Tuesday, November 5, 2024

CHRISTMAS

 

Christmas

Image from Web
Christmas is about the incarnation. We sing about it every year in the old Wesley hymn, Hark! The Herald Angels Sing! ‘Veiled in flesh the Godhead see/ Hail, the incarnate Deity/ Pleased as Man with man to dwell/ Jesus, our Immanuel.’ Yet, I fear that, along with the Trinity, the two natures of Christ is perhaps one of the most misunderstood teachings of the Bible. It wasn’t the Father or the Spirit who became flesh, but God the Son. Christmas celebrates this fact. Therefore, those who deny that God is Father, Son, and Holy Spirit also deny that Jesus is the incarnate Deity. However, those in whose hearts the Spirit has effectively worked savingly with His Word, those whom God by His grace alone has regenerated and declared righteous on Christ’s account, see clearly according to Scripture alone that Jesus is the second Person in the Godhead who was born as a human baby in Bethlehem. God and Man in one Divine Person with two distinct natures forever.

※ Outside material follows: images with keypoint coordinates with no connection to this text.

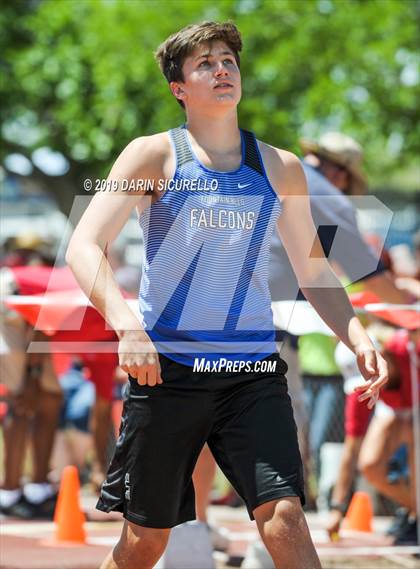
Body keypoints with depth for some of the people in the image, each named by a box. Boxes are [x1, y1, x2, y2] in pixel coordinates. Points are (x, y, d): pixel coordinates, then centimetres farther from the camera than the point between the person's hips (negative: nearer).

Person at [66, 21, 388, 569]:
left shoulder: (281, 169, 9)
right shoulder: (154, 156, 0)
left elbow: (314, 273, 18)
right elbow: (83, 246, -10)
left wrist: (359, 340, 1)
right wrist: (126, 323, -27)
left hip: (254, 371, 2)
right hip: (167, 365, -2)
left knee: (285, 518, -16)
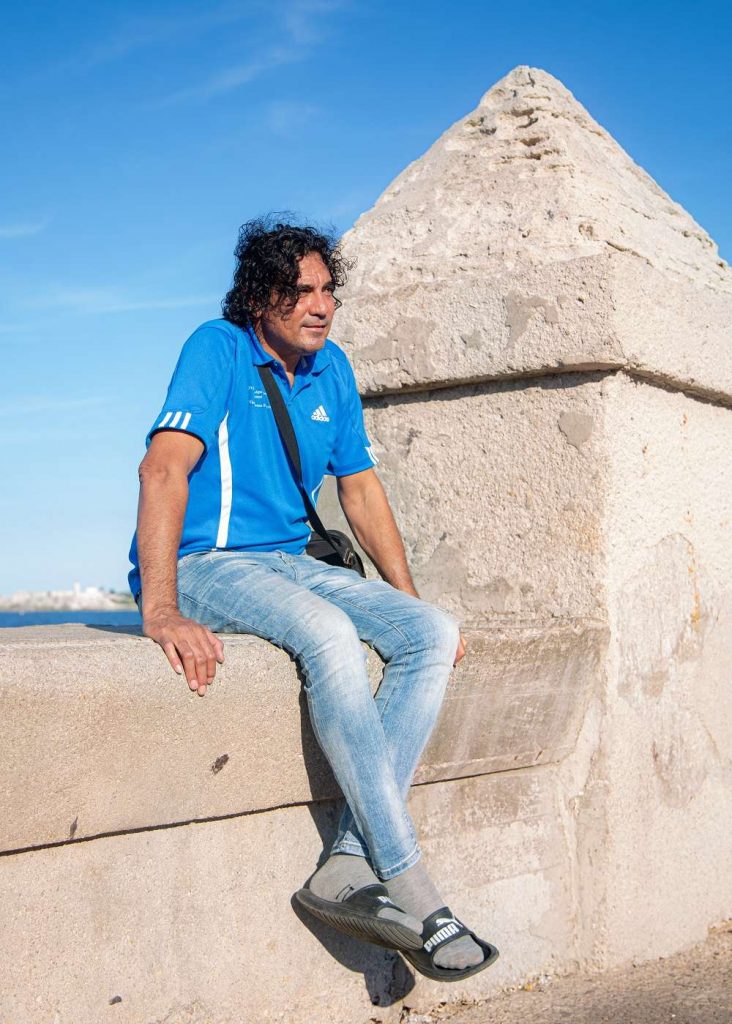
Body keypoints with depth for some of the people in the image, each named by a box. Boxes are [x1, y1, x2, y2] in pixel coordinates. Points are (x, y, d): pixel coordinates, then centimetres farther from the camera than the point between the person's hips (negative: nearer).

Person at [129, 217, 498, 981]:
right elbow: (164, 467, -24)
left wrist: (409, 601, 11)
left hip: (289, 564, 7)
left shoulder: (331, 370, 11)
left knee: (432, 636, -14)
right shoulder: (219, 348, -10)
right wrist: (160, 610, -36)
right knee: (328, 633, -35)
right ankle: (410, 889, -30)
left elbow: (360, 489, 18)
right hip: (203, 564, -7)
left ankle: (349, 870, -23)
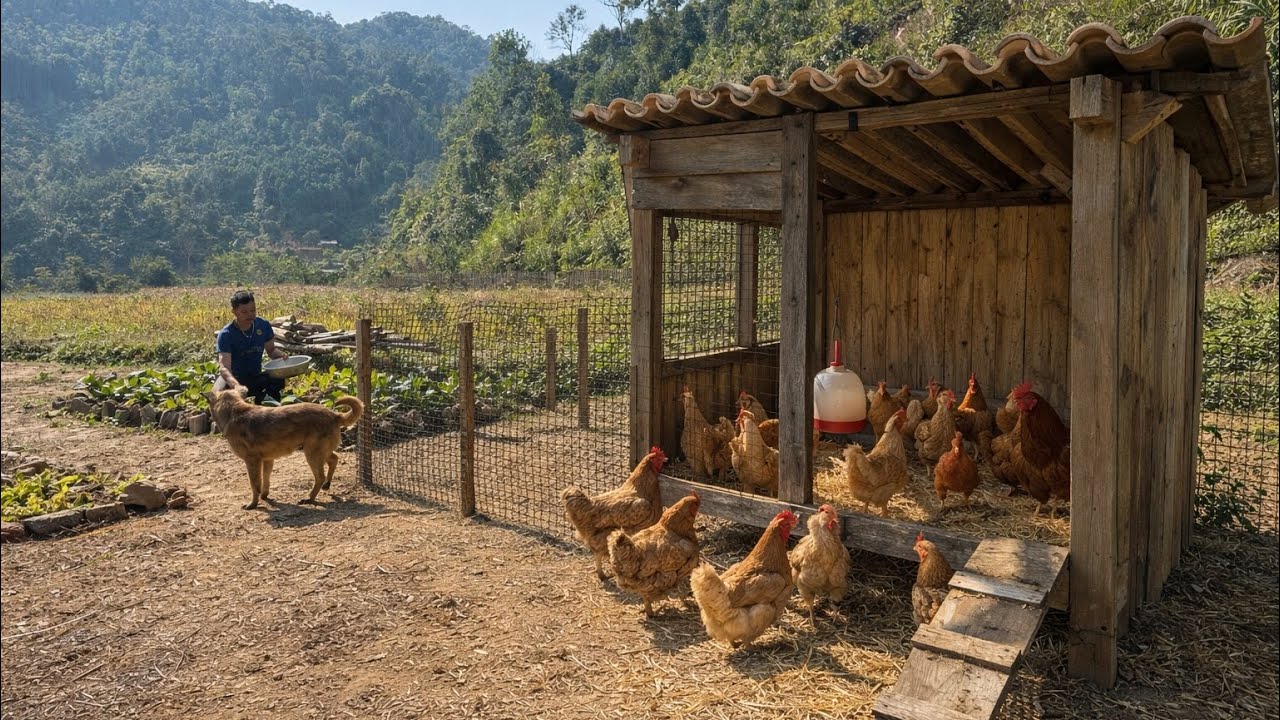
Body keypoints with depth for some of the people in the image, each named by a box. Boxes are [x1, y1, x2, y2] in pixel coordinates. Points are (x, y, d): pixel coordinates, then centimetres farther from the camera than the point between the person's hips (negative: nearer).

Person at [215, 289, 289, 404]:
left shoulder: (263, 325, -8)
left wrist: (281, 354, -16)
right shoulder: (226, 335, -21)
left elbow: (271, 350, 10)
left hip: (256, 377, 3)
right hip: (234, 378, -3)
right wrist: (236, 386, -52)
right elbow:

The Incarnation of God did not begin on the very first Christmas Day, but rather some nine months prior in the womb of a woman who was virgin at the time. Mary, the virgin, was having the same problem we would be having when she heard that she was going to conceive without a man. However, God had it explained to her: ‘And the angel answered and said to her, “The Holy Spirit will come upon you, and the power of the Highest will overshadow you; therefore, also, that Holy One who is to be born will be called the Son of God”’ (Luke 1:35). And Mary had the benefit of knowing and also applying the Old Testament Scriptures: ‘Therefore the Lord Himself will give you a sign: Behold, the virgin shall conceive and bear a Son, and shall call His name Immanuel’ (Isa. 7:14). Immanuel, of course, means ‘God with us’ (Matt. 1:23). So, the third Person of the Godhead, in Mary’s womb united her human substance with the Divine substance of God as she conceived the Son that she gave birth to on that first Christmas Day.

Now, this is where it begins to go wrong for some people. They think that if Jesus is God, then as God He didn’t need to be born in the usual way, opening the womb (Luke 2:22-24). Couldn’t He just ooze through the walls of Mary’s womb? You see the same happening with His resurrection. They think that He oozed out of His graveclothes and oozed through the tomb walls even before the stone was rolled away, that He oozed through the locked door into the room where His disciples were meeting after His resurrection. But this is to confuse His two natures, the human with the Divine! It is a popular belief today. Jesus is fully God! And we don’t like your use of the word ‘ooze’! Yes, but He’s also fully Man and I don’t like the way you’ve got Him passing through solid objects as if His body were not like yours and mine!

Isn’t Christmas more exciting when as adults we can talk about adult stuff, such as ‘What did Jesus get you?’ instead of childish things, e.g., ‘What did Santa get you?’ By His Incarnation Jesus has ensured, in the words of the old song, ‘Man will live forevermore/ Because of Christmas day.’ (Belafonte) How so? ‘For this reason He had to be made like them, fully human in every way, in order that He might become a merciful and faithful High Priest in service to God, and that He might make atonement for the sins of the people’ (Heb. 2:17). The Son saved humans by becoming fully human and remaining fully human forever. He’ll live on the new Earth with those humans He has saved (Matt. 5:5) by His incarnation (John 1:14), life, death, resurrection (Matt. 1:21), ascension (Dan. 7:14) and bodily return (Acts 1:11).